-------- Data for review

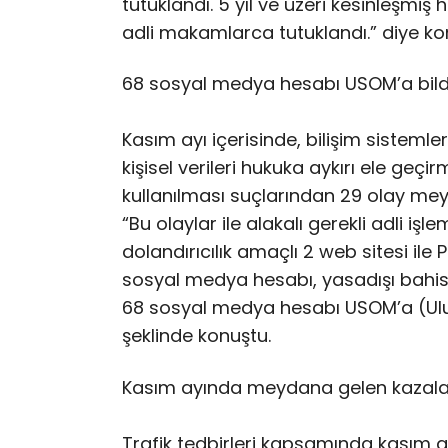
tutuklandı. 5 yıl ve üzeri kesinleşmiş
adli makamlarca tutuklandı.” diye ko
68 sosyal medya hesabı USOM’a bildi
Kasım ayı içerisinde, bilişim sistemlerin
kişisel verileri hukuka aykırı ele geçi
kullanılması suçlarından 29 olay meyd
“Bu olaylar ile alakalı gerekli adli işl
dolandırıcılık amaçlı 2 web sitesi i
sosyal medya hesabı, yasadışı bahis 
68 sosyal medya hesabı USOM’a (Ulusla
şeklinde konuştu.
Kasım ayında meydana gelen kazalard
Trafik tedbirleri kapsamında kasım a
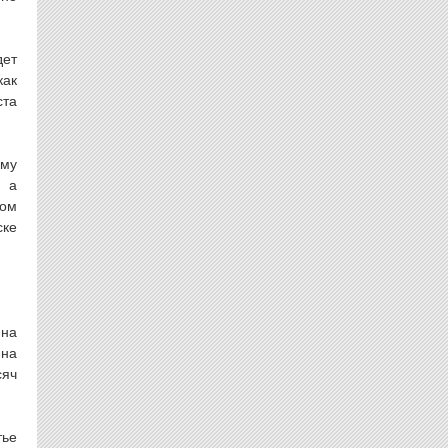
дет
как
ста
ому
, а
ком
ске
 на
 на
сяч
тье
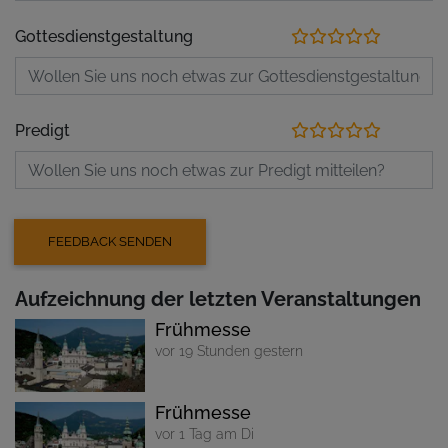
Gottesdienstgestaltung
Predigt
Aufzeichnung der letzten Veranstaltungen
Frühmesse
vor 19 Stunden gestern
Frühmesse
vor 1 Tag am Di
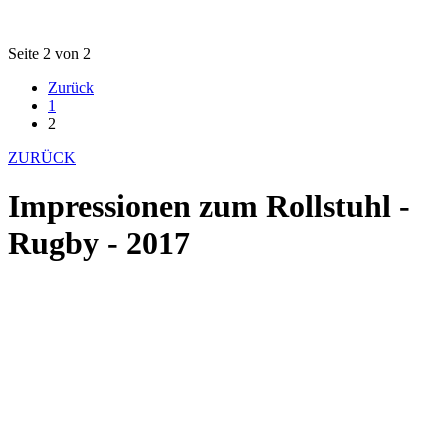
Seite 2 von 2
Zurück
1
2
ZURÜCK
Impressionen zum Rollstuhl -
Rugby - 2017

----------------

• **What to work on**
Copy the records exactly, minus any pictures.

• **The completed task**
tutuklandı. 5 yıl ve üzeri kesinleşmiş
adli makamlarca tutuklandı.” diye ko
68 sosyal medya hesabı USOM’a bildi
Kasım ayı içerisinde, bilişim sistemlerin
kişisel verileri hukuka aykırı ele geçi
kullanılması suçlarından 29 olay meyd
“Bu olaylar ile alakalı gerekli adli işl
dolandırıcılık amaçlı 2 web sitesi i
sosyal medya hesabı, yasadışı bahis 
68 sosyal medya hesabı USOM’a (Ulusla
şeklinde konuştu.
Kasım ayında meydana gelen kazalard
Trafik tedbirleri kapsamında kasım a
дет
как
ста
ому
, а
ком
ске
 на
 на
сяч
тье
Gottesdienstgestaltung
Predigt
Aufzeichnung der letzten Veranstaltungen
Frühmesse
vor 19 Stunden gestern
Frühmesse
vor 1 Tag am Di
Seite 2 von 2
Zurück
1
2
ZURÜCK
Impressionen zum Rollstuhl -
Rugby - 2017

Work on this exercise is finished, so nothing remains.